English has a number of words to refer to typographic mistakes, but there’s one that we’ve been seeing more and more of in print: fat-finger.
Fat-finger (which sometimes also appears as fat finger) is a verb that refers to mistyping something, as in “I fat-fingered her email address and sent my message to the wrong person.” In an age of shrinking electronics and tiny phone keyboards, it’s easy for even the sveltest to fat-finger a text.
This type of fat-fingering began life not to describe a harmless slip of the finger, but to refer to intentionally and haphazardly hitting phone buttons, as explained in this 1990 citation: “Your college's phone bill has skyrocketed, because of student hackers using the ‘fat-finger’ method of pounding out a combination of phone codes to place unauthorized long distant calls” (Tom Steinert-Threlkeld, Dallas Morning News, 13 March 1990).
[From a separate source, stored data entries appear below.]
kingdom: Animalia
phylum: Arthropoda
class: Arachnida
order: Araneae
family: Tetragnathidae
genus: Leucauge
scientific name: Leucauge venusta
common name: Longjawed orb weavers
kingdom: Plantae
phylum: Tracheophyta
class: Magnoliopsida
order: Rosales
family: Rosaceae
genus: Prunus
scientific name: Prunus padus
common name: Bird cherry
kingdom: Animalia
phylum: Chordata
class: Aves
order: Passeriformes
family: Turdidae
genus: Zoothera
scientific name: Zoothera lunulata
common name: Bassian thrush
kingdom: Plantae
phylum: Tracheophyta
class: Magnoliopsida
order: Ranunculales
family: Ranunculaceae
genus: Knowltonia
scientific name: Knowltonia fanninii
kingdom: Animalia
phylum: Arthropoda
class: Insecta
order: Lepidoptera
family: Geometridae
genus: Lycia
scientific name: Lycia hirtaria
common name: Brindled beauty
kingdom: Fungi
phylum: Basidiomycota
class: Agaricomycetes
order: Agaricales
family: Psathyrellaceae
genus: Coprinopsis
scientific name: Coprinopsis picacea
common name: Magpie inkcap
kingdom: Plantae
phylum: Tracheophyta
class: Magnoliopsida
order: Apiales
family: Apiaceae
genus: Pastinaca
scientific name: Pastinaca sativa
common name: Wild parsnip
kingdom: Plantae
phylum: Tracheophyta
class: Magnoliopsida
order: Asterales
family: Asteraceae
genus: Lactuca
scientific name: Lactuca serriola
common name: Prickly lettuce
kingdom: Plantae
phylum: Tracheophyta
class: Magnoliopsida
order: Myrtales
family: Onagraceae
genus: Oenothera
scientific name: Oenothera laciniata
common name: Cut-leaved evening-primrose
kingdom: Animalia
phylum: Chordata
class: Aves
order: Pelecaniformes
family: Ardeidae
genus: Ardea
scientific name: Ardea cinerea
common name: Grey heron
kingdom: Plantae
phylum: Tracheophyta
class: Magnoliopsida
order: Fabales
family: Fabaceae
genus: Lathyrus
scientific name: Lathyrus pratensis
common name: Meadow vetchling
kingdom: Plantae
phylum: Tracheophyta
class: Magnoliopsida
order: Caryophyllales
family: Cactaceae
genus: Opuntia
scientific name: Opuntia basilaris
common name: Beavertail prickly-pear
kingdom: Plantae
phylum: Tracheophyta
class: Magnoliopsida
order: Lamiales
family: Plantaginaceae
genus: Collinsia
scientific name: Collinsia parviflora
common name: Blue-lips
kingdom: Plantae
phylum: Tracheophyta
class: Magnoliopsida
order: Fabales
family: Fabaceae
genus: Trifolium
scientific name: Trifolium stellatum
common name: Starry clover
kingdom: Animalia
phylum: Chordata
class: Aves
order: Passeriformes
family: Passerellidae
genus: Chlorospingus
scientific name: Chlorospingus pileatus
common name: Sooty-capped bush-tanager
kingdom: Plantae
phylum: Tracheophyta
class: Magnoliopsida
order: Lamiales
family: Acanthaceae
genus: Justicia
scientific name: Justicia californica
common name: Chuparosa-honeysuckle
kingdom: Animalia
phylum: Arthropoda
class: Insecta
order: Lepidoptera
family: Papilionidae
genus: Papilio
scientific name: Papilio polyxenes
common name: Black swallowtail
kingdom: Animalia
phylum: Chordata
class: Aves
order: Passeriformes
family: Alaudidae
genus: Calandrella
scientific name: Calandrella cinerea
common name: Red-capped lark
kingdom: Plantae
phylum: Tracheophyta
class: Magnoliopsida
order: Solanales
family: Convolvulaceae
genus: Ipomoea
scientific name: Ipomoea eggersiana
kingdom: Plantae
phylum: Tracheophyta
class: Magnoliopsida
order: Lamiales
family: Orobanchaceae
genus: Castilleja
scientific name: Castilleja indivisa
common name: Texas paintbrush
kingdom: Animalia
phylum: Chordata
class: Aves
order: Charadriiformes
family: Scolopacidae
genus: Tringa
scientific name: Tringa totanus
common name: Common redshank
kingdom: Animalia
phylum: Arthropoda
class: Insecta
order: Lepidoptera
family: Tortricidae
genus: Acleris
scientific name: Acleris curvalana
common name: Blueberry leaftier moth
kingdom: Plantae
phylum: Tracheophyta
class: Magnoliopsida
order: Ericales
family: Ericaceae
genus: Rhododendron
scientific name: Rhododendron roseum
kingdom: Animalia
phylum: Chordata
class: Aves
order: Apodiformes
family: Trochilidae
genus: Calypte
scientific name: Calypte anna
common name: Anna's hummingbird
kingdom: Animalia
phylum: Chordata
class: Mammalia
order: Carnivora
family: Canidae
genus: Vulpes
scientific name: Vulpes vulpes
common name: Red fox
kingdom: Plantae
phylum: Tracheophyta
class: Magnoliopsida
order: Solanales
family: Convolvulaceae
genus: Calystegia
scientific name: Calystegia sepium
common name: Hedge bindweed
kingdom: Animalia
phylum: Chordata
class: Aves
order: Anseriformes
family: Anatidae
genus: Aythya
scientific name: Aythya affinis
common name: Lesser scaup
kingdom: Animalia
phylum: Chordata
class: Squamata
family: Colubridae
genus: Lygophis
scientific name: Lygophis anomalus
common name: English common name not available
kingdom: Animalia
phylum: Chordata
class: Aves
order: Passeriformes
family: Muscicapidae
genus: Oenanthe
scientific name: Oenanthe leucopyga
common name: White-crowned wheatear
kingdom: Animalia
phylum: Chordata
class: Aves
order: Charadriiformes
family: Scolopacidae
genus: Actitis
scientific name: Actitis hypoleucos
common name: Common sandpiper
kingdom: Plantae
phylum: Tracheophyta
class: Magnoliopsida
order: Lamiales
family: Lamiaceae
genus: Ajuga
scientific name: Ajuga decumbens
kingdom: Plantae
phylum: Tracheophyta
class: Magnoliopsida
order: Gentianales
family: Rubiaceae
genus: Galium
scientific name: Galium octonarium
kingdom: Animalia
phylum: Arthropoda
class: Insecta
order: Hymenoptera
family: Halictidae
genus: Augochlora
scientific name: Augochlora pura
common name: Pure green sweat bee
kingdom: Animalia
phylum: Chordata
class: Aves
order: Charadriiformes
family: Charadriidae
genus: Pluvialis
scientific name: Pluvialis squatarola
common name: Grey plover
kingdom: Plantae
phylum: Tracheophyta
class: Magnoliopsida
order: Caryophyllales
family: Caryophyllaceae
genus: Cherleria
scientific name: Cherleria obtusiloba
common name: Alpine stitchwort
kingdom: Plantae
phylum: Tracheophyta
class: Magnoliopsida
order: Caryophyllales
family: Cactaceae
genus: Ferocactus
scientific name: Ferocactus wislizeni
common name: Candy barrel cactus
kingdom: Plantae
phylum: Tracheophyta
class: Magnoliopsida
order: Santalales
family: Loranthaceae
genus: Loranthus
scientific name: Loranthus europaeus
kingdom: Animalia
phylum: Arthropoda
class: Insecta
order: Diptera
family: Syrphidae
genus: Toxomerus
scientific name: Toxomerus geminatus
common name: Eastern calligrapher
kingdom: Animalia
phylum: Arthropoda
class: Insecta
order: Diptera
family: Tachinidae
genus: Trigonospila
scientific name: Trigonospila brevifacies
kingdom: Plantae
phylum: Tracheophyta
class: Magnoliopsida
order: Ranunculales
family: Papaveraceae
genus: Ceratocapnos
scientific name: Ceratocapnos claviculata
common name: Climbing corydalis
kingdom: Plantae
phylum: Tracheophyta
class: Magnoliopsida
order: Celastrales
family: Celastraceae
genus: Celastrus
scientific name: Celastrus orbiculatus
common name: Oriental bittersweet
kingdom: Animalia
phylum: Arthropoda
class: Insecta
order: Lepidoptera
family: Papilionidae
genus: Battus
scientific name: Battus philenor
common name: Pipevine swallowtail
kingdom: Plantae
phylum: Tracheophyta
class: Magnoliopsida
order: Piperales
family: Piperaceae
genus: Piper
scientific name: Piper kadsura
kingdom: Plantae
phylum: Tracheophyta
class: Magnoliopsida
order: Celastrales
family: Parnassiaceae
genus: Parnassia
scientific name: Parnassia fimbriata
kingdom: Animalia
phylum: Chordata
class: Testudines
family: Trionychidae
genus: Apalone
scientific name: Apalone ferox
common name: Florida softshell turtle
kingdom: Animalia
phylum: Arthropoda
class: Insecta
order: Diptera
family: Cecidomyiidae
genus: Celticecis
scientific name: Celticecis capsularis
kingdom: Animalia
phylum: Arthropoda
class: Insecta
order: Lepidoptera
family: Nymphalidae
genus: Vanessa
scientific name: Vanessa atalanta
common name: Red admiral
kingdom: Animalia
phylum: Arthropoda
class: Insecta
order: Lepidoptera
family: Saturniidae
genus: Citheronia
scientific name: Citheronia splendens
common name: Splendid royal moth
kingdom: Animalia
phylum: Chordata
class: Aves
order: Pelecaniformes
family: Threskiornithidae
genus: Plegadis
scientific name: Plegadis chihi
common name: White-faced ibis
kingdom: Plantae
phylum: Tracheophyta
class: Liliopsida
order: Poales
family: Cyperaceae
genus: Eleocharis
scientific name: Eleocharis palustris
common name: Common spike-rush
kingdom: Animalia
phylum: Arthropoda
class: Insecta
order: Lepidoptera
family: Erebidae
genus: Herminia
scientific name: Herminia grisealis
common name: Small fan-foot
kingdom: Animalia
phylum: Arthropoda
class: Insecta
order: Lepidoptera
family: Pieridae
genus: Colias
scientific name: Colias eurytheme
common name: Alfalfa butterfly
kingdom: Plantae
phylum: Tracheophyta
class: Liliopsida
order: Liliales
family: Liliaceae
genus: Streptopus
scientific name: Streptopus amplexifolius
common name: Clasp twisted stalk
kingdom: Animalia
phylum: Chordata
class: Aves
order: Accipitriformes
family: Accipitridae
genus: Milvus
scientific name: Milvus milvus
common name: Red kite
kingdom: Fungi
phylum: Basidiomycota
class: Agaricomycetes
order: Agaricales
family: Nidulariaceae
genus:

This attributive noun grew to refer to unintentional errors, and particularly ones that are caused by a slip of the fingers.
Fat-fingering has been fingered in a number of significant events, including a 2014 trade in Tokyo that inadvertently put a majority share of Toyota Motor Company on the block, and a 2014 voting snafu that directed people to the wrong party primary (since the “R” and the “D” are close together on the keyboard). It’s even shown up in Homeland Security hearings on TSA software problems, where it is given what looks to be a military-specific meaning that refers to entering information into a computer or system manually (regardless of whether what's entered is correct or not).
We're considering it as a candidate for possible entry in the dictionary. If we do add it, we'll be sure to check our spelling.
Words We're Watching talks about words we are increasingly seeing in use but that have not yet met our criteria for entry.